* _Text extract_:
--------------------

Blaise Aguera y Arcas astonish us again

Blog — Tags: , , , , , , — Alexander Nossum (alexanno) | 14 February, 2010 @ 1:46 pm

In 2007 (that is 3 years ago!) Blaise Aguera y Arcas, along with Microsoft, astonished us by presenting the Seadragon and Photosynth technology. It was, and still is very very impressing and embedded below.

On this years TED conference he was at it again – and – astonishing everyone again with an augmented reality “intelligent” map application. It is amazing what his team manage to develop!

The obvious competitor is Google Maps which probably has a better grip at the market. However, Google does not compete at all with the technology presented at TED – although they do have more users – and maybe an easier solution fitting more users?

Anyway – watch the talks if you haven’t yet.

The norwegian mapping authority to provide free map services

Blog,English — Tags: , , , , — Alexander Nossum (alexanno) | 12 November, 2009 @ 9:20 am

The norwegian mapping authority announced today they are (finally) going to provide free map services! This has been long awaiting in the mapping community. Release of the services will be December 1. 2009 – however they provide some information on what to expect:

There will be two main services, one full WMS service and one cached version of, probably, the most popular WMS-requests. Limits are 300 requests pr. user pr. 24 hour for the WMS and 10000 request pr. user pr. 24 hour for the cached version. It is not explicitly defined whether this constraint will reside on the client side or for the system – however I reckon they will put the constraint on the system and not the client – and probably increase the WMS constraint a bit, or provide cheap “WMS request plans”. [update] According to @paalkr the constraint is on client side.

The data released covers most of the general applicable data in full detail!

In sum this is great! Finally the mapping authority is part of the modernized mapping game!

More on this (Norwegian mostly)

Putting Norway on the map – the public domain way

Blog,English,PhD — Tags: , , , — Alexander Nossum (alexanno) | 26 October, 2009 @ 8:29 pm

Norway

Map data is an essential part of my work. Often I find myself looking for raw map data, for instance of the counties of Norway in vector format, typically shape/kml or any other geo-data format. The Norwegian Mapping Authority has of course a lot of high-quality data available, additionally several (or all) governmental institutions in Norway can join a “community” of data creators and share the data among themselves. NTNU, the university I’m at, are fortunate enough to be part of this consortium although we do not contribute to the data.

--------------------

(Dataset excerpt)
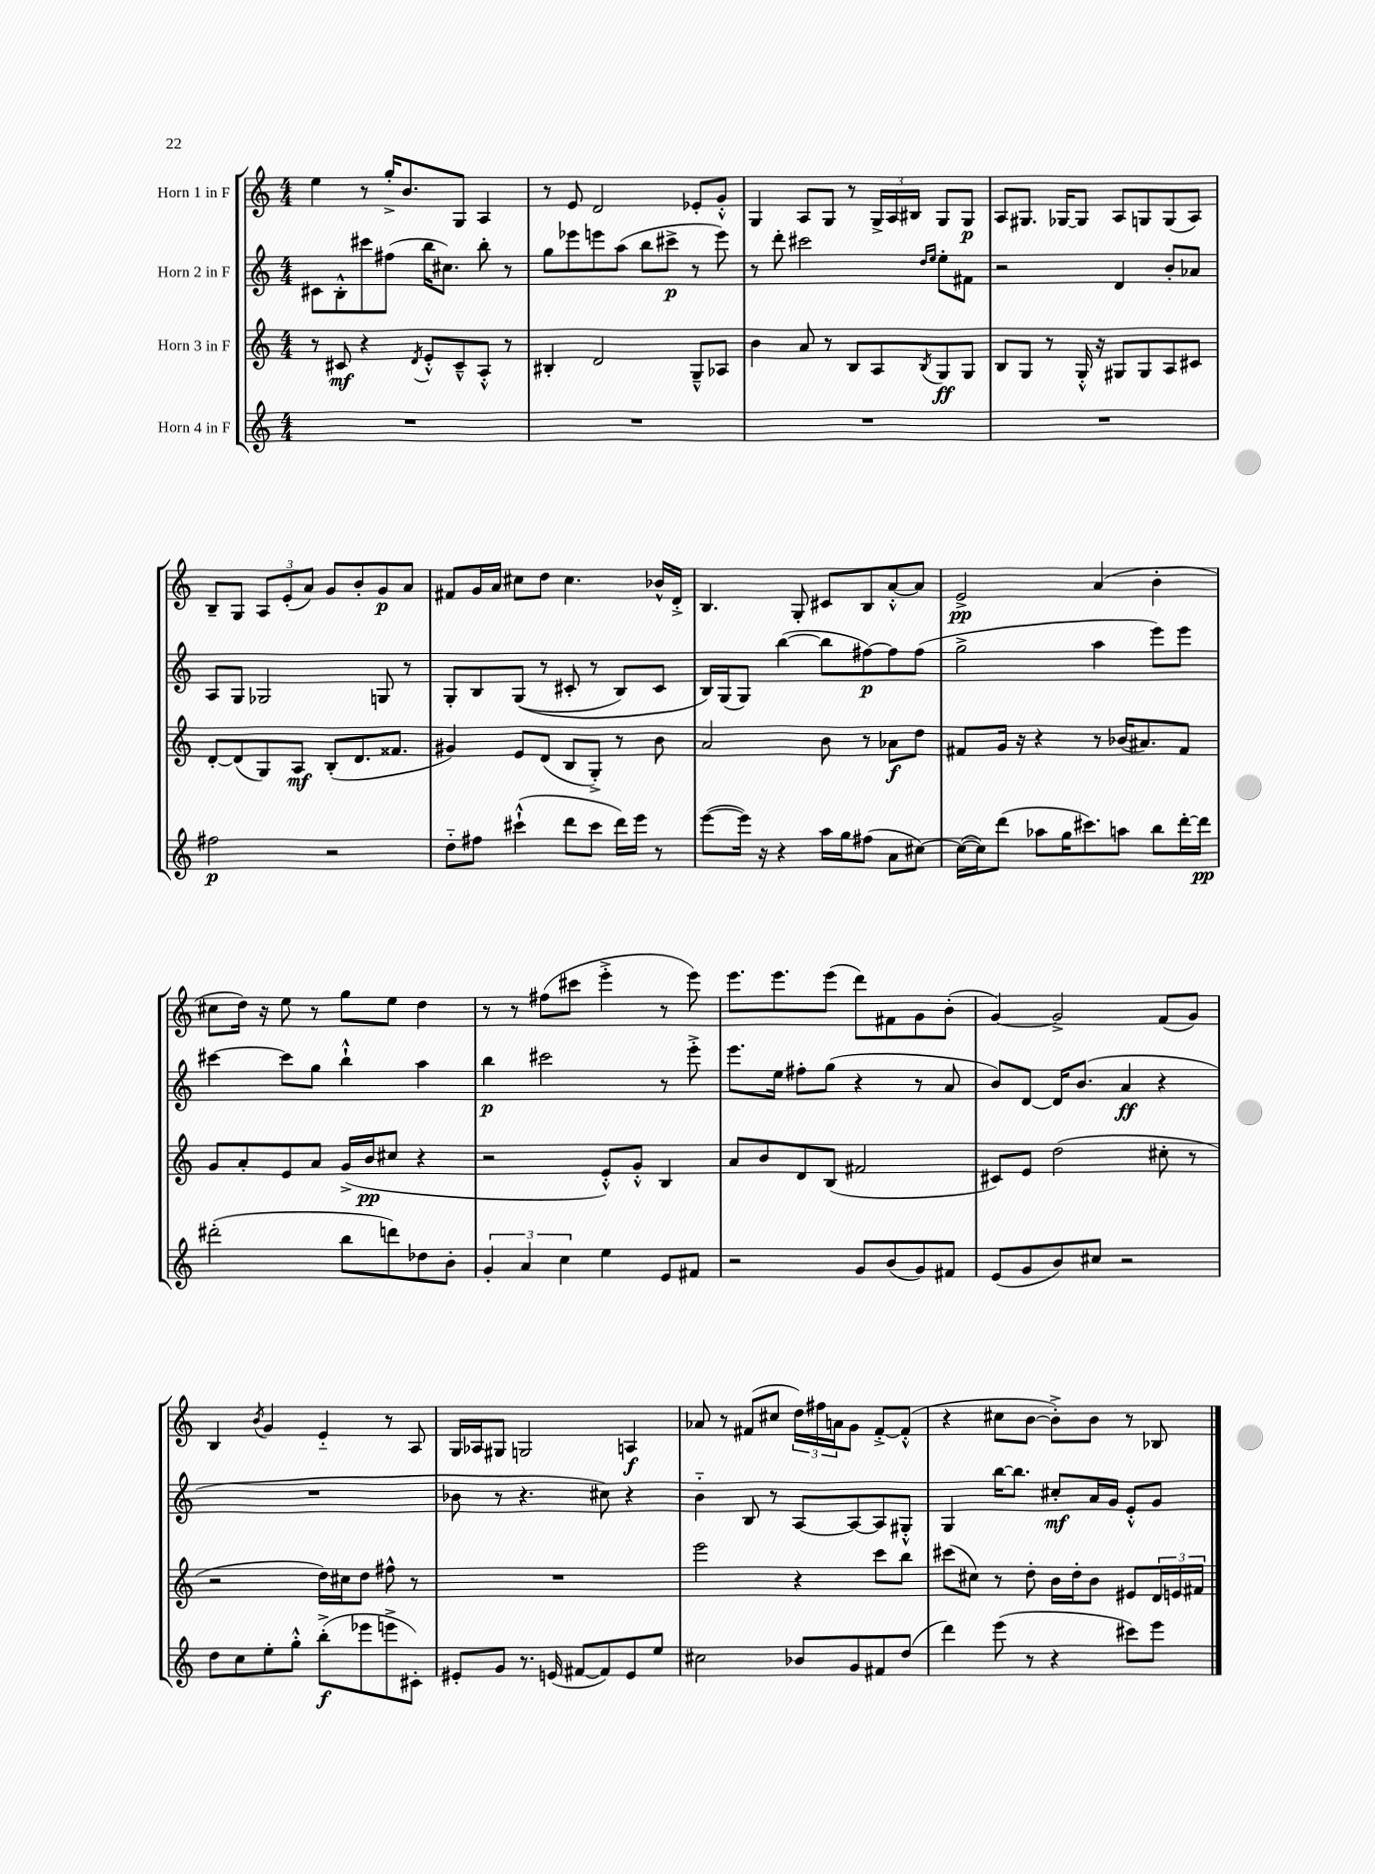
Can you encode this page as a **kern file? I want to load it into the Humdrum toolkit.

**kern	**kern	**kern	**kern
*staff4	*staff3	*staff2	*staff1
*clefG2	*clefG2	*clefG2	*clefG2
*k[]	*k[]	*k[]	*k[]
*M4/4	*M4/4	*M4/4	*M4/4
1r	8r	8c#	4ee
.	8c#	8B'^^	.
.	4r	8ccc#	8r
.	.	(8ff#	16gg'^
.	.	.	8.b
.	8qd	.	.
.	8e'^^	16bb	.
.	.	8.cc#)	.
.	8c#~^^	.	8G
.	8A'^^	8bb'	4A
.	8r	8r	.
=	=	=	=
1r	4B#'	8gg	8r
.	.	8eee-	8e
.	2d	8eee	2d
.	.	(8aa	.
.	.	8bb	.
.	.	8ccc#^	.
.	8G~^^	8r	8e-'
.	8A-	8eee)	8g'^^
=	=	=	=
1r	4b	8r	4G
.	.	8ddd'	.
.	8a	2ccc#	8A
.	8r	.	8G
.	8B	.	8r
.	8A	.	24G^
.	.	.	24A
.	.	.	24B#
.	.	16qqdd	.
.	8qB	16qqee	.
.	8G	8ee'	8G
.	8G	8f#	8G
=	=	=	=
1r	8B	2r	8A
.	8G	.	8.G#
.	8r	.	.
.	.	.	[16G-
.	16G'^^	.	8G-]
.	16r	.	.
.	8G#	4d	8A
.	8G#	.	8G
.	8A	8b'	(8G
.	8c#	8a-	8A)
=	=	=	=
2ff#	[8d'	8A	8B~
.	(8d]	8G	8G
.	8G)	2G-	12A
.	.	.	(12e'
.	8A	.	.
.	.	.	12a)
2r	(8B'	.	8g
.	8.d	.	8b'
.	.	8G	8g
.	8.f##	.	.
.	.	8r	8a
=	=	=	=
8dd'~	4g#)	8G'	8f#
8ff#	.	8B	16g
.	.	.	16a
(4ccc#`^^	8e	&((8G	8cc#
.	(8d	8r	8dd
8ddd	8B	8c#'	4.cc#
8ccc#	8G'^)	8r	.
16ddd)	8r	8B)	.
16eee	.	.	.
8r	8b	8c#	16b-^^
.	.	.	16d'^
=	=	=	=
([8eee	2a	16B&)	4.B
.	.	(16G	.
16eee])	.	8G)	.
16r	.	.	.
4r	.	([4bb	.
.	.	.	8G'
16aa	8b	8bb]	8c#
16gg	.	.	.
(8ff#	8r	[8ff#)	8B
8a	8a-	8ff#]	[8a'^^
[8cc#)	8dd	(8ff#	8a]
=	=	=	=
(16cc#_	8f#	2gg^	2e^
16cc#])	.	.	.
(8ddd	16g	.	.
.	16r	.	.
8aa-	4r	.	.
16gg	.	.	.
8.ccc#)	.	.	.
.	8r	4aa	(4a
8aa	(16b-	.	.
.	8.a#)	.	.
8bb	.	8eee)	4b'
[16ddd'	8f#	8eee	.
16ddd]	.	.	.
=	=	=	=
(2ddd#'	8g	[4ccc#	8cc#
.	8a'	.	16dd)
.	.	.	16r
.	8e	8ccc#]	8ee
.	8a	8gg	8r
8bb	(16g^	4bb`^^	8gg
.	16b	.	.
8ddd)	8cc#	.	8ee
8dd-	4r	4aa	4dd
8b'	.	.	.
=	=	=	=
6g'	2r	4bb	8r
.	.	.	8r
6a	.	.	.
.	.	2ccc#	(8ff#
6cc	.	.	.
.	.	.	8ccc#
4ee	8e'^^)	.	4eee'^
.	8g'^^	.	.
8e	4B	8r	8r
8f#	.	8eee'^	8eee)
=	=	=	=
2r	8a	8.eee	8.eee
.	8b	.	.
.	.	16ee	8.eee
.	8d	8ff#'	.
.	(8B	(8gg	(8eee
8g	2f#	4r	8ddd)
(8b	.	.	8f#
8g)	.	8r	8g
8f#	.	8a	(8b'
=	=	=	=
(8e	8c#)	8b)	[4g)
8g	8e	[8d	.
8b)	(2dd	16d]	2g^]
.	.	(8.b	.
8cc#	.	.	.
2r	.	4a	.
.	8cc#'	4r	(8f
.	8r	.	8g)
=	=	=	=
8dd	2r	1r	4B
8cc	.	.	.
.	.	.	8qb
8ee'	.	.	4g
8gg'^^	.	.	.
(8bb'^	16dd)	.	4e'~
.	16cc#	.	.
8eee-	8dd	.	.
8eee^	8ff#^^	.	8r
8c#')	8r	.	8A
=	=	=	=
8e#'	1r	8b-	16G
.	.	.	16A-
8g	.	8r	8G#
8.r	.	4.r	2G
(16e	.	.	.
[8f#	.	.	.
8f#])	.	8cc#)	.
8e	.	4r	4A
8ee	.	.	.
=	=	=	=
2cc#	2eee	4b'~	8a-
.	.	.	8r
.	.	8B	(8f#
.	.	8r	8cc#
8b-	4r	[8A	24dd)
.	.	.	24ff#
.	.	.	24a
8g	.	8A_	8g
8f#	8ccc	8A]	[8f#'^
(8dd	8bb	8G#'^^	(8f#'^^]
=	=	=	=
4ddd)	(8ccc#	4G	4r
.	8cc#)	.	.
(8eee	8r	[16bb	8cc#
.	.	8.bb]	.
8r	8dd'	.	[8b
4r	16b	8cc#'	8b'^])
.	16dd'	.	.
.	8b	16a	8b
.	.	16g	.
8ccc#)	8e#	8e'^^	8r
8eee	24d	8g	8B-
.	24e	.	.
.	24f#	.	.
==	==	==	==
*-	*-	*-	*-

--------------------

* _To be done_: Extend the blog text on Norwegian map data above, picking up right after its final sentence.

* _The output_:
This all seems to put the necessary foundation for finding fairly standard geodata – it should be easy to find, download and use fairly freely. However, that is not the situation. The system created for accessing the data has so good security that is is in practice inaccessible. When I finally find the right person who has credentials to log in – the system for finding the correct data is packed with forms which do not have any meaningful labels or content in them – at least they are not describing what you’re actually downloading. In my quest for finding the county data for Norway I summed it up in a tweet:

Putting Norway on the map seems to be inhibited by costly licensing and non-existing accessibility (yes, you http://geonorge.no)

As you may imagine, I did not get the data I was looking for. I got some data – namely the municipality data in nice vector format, even with textual names and everything – however not the county they belong to or any other geographic meaningful information.

I admittedly gave up for a day or two. Then I started searching for alternative data – and after a while I found that the US government is far beyond the Norwegian (at least in geodata:). They have released a data set termed vmap0 which is vector data covering the whole world. The data is unfortunately in a bit inaccessible form which I didn’t care to figure out. (not that difficult it seemed, just some converting here and there). I found someone already had converted it to shape format, and nicely split up in continents. So I downloaded the data from the (seemingly) nice folks at GIS-lab.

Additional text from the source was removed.